Despite having several options for restitution, Madoff victims face a return of mere pennies and the possibility of years of litigation. In this Commentary, Therese M. Doherty, Howard R. Elisofon and John Oleske of the New York City-based law firm Herrick, Feinstein, LLP examine the litigation strategies and courses of action for the victims of Bernard Madoff's Ponzi scheme and conclude that the best that most can hope for is not to actually lose even more. They write:

 
     For those victims who invested directly in the Madoff brokerage, SIPC [Securities Investor Protection Corporation] is bound by statute to provide $500,000 in coverage for losses in securities, and $100,000 for losses in cash. The relevant case law indicates that because Madoff brokerage victims received statements indicating that they owned securities (even though they did not), they should be paid the $500,000 maximum and not limited to the $100,000 cash coverage payout. To date, the trustee has paid on only a handful of claims -- the most obvious ones at that, albeit at the $500,000 level -- leaving us uncertain as to how he will proceed on the bulk of the claims. Given that SIPC is a private insurer and that being statutorily eligible for coverage is not tantamount to receiving it, we find it conceivable that SIPC will seek to deny coverage on claims, spawning coverage litigation.
 
     . . . .
 
     Some victims have retained our firm to bring actions against the Securities and Exchange Commission on a theory of negligence.

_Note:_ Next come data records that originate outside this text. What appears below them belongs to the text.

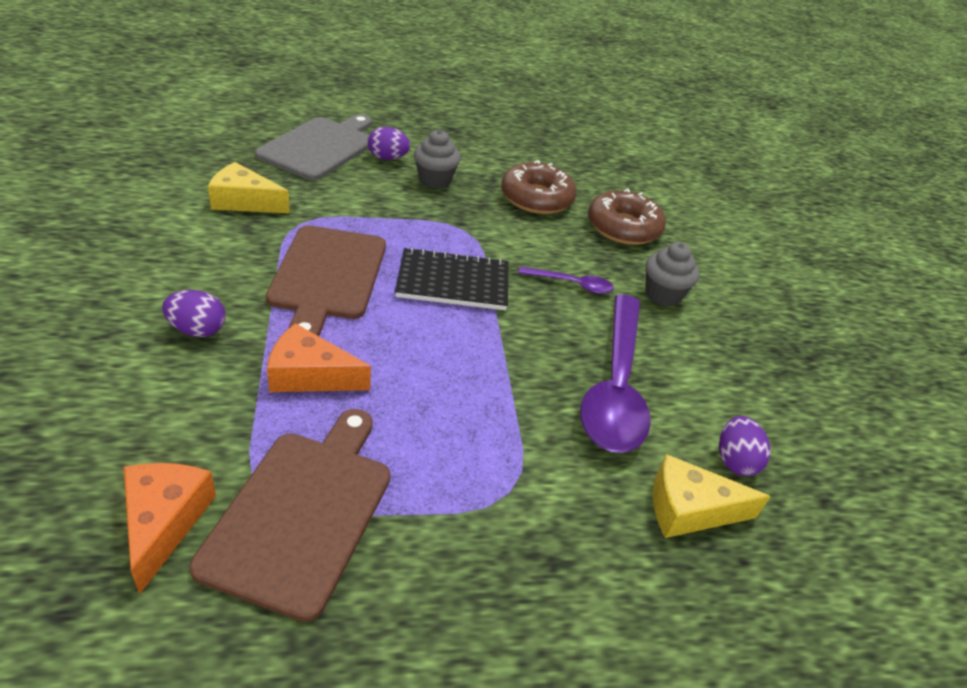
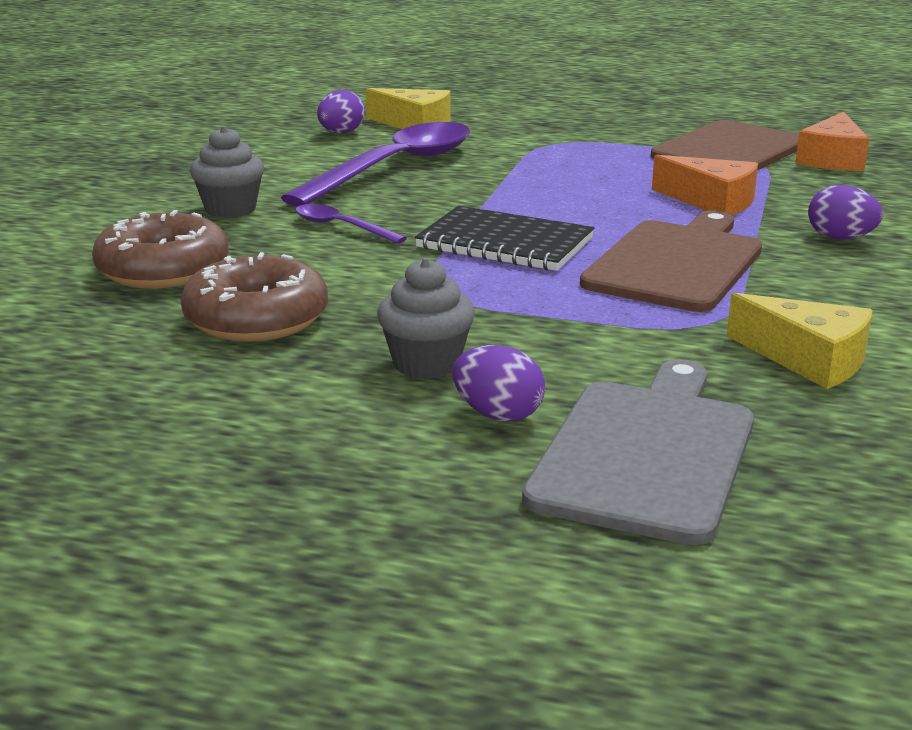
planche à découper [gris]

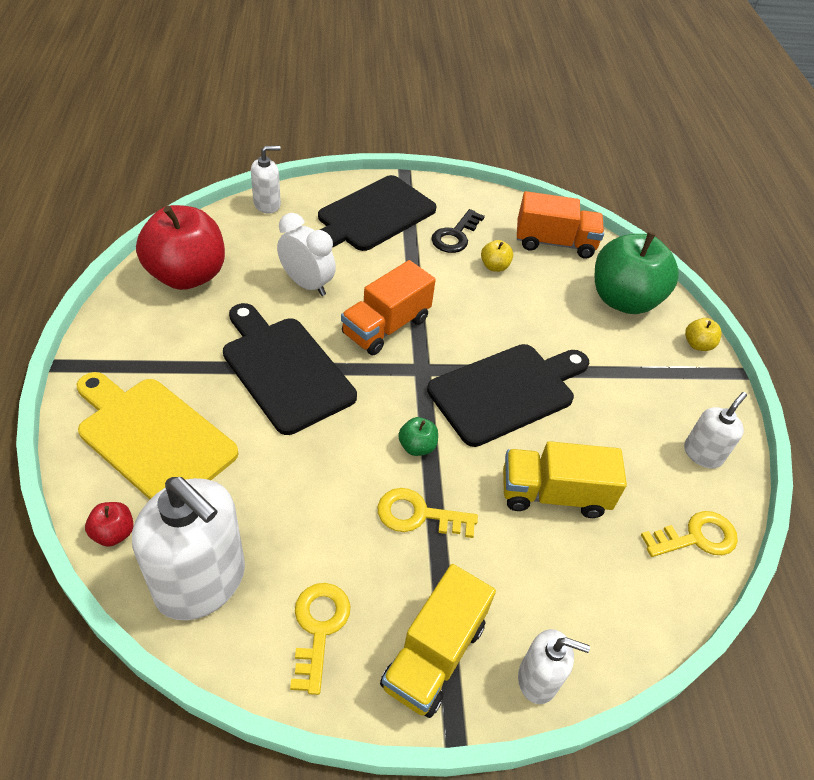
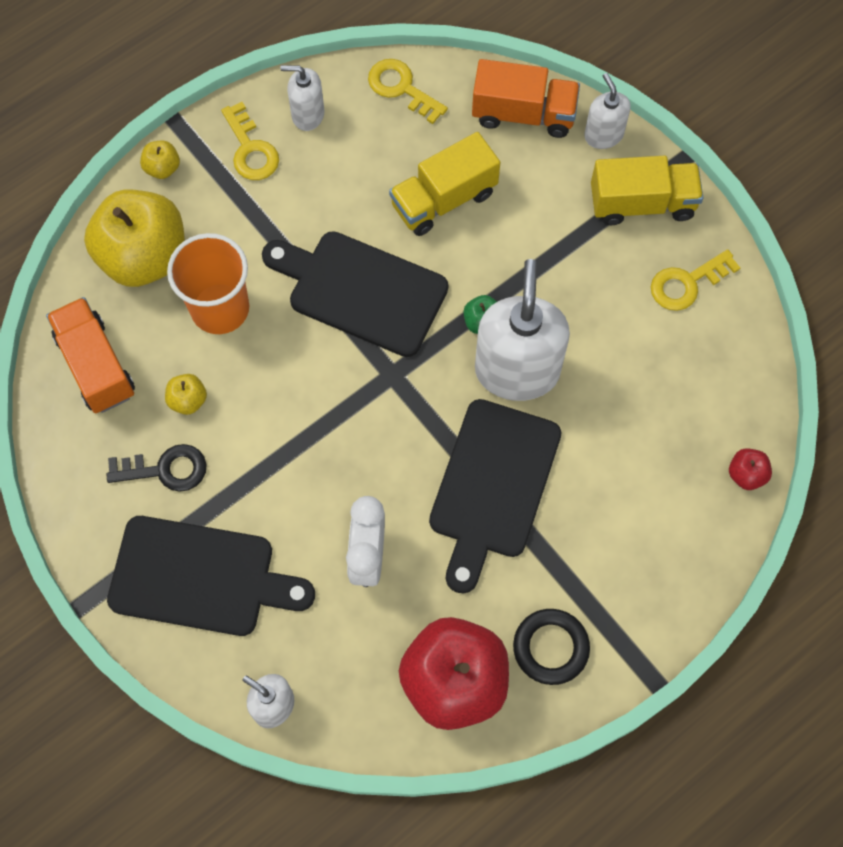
planche à découper [jaune]
distributeur de savon [blanc] (3rd from left)
camion [orange] (2nd from left)
clé [jaune] (1st from left)
camion [jaune] (1st from left)
pomme [jaune] (1st from left)
gobelet [orange]
anneau [noir]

They allege that if the SEC had performed its auditing, information-reporting, and investigative functions with ordinary care, the Madoff Ponzi scheme would have been exposed long ago, and, as a result, they never would have made the investments that led to their massive losses. At this time, we have filed two such claims, and anticipate filing at least a half-dozen more in the near future.
 
     . . . .
 
     Redemptions that were made shortly before the collapse allow the SIPC trustee to invoke the preferential transfer bankruptcy statute, meaning that the trustee can avoid the entire transfer without distinguishing between profits and principal, or indeed, without making any other showing. The trustee has already instituted one such action, demanding the return of $150 million that was redeemed less than two months prior to the collapse. (Under the preferential transfer law, the trustee can avoid transfers made within 90 days of his appointment). The trustee is likely to go after these easy targets first, but even redemptions made outside the 90-day preferential transfer window remain highly vulnerable to clawback.